+++ Data provided

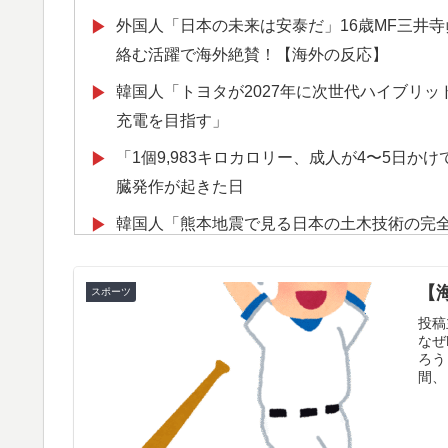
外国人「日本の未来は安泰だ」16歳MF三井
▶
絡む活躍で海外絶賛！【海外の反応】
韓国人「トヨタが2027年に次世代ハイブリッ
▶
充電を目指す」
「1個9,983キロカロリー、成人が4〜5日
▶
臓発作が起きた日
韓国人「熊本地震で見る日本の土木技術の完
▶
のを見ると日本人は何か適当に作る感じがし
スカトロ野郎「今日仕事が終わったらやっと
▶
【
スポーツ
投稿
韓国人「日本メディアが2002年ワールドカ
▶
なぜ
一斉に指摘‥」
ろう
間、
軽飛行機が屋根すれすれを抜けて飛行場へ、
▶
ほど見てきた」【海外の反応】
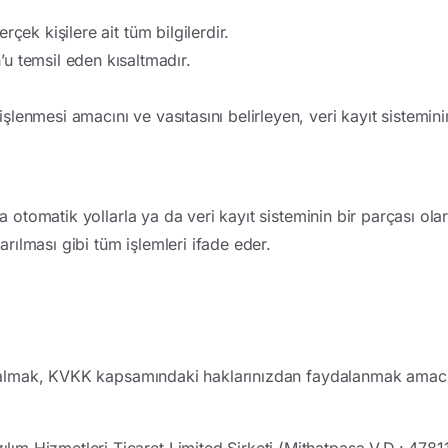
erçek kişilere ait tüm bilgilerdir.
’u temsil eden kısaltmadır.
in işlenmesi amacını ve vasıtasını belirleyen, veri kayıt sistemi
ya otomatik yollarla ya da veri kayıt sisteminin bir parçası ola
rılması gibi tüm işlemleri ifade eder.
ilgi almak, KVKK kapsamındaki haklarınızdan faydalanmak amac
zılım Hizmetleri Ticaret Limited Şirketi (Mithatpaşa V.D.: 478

++++++

■ Exercise objective ■
Exactly as written above, print every line of the data but not its pictures.

■ Task response ■
外国人「日本の未来は安泰だ」16歳MF三井
▶
絡む活躍で海外絶賛！【海外の反応】
韓国人「トヨタが2027年に次世代ハイブリッ
▶
充電を目指す」
「1個9,983キロカロリー、成人が4〜5日
▶
臓発作が起きた日
韓国人「熊本地震で見る日本の土木技術の完
▶
のを見ると日本人は何か適当に作る感じがし
スカトロ野郎「今日仕事が終わったらやっと
▶
【
スポーツ
投稿
韓国人「日本メディアが2002年ワールドカ
▶
なぜ
一斉に指摘‥」
ろう
間、
軽飛行機が屋根すれすれを抜けて飛行場へ、
▶
ほど見てきた」【海外の反応】
erçek kişilere ait tüm bilgilerdir.
’u temsil eden kısaltmadır.
in işlenmesi amacını ve vasıtasını belirleyen, veri kayıt sistemi
ya otomatik yollarla ya da veri kayıt sisteminin bir parçası ola
rılması gibi tüm işlemleri ifade eder.
ilgi almak, KVKK kapsamındaki haklarınızdan faydalanmak amac
zılım Hizmetleri Ticaret Limited Şirketi (Mithatpaşa V.D.: 478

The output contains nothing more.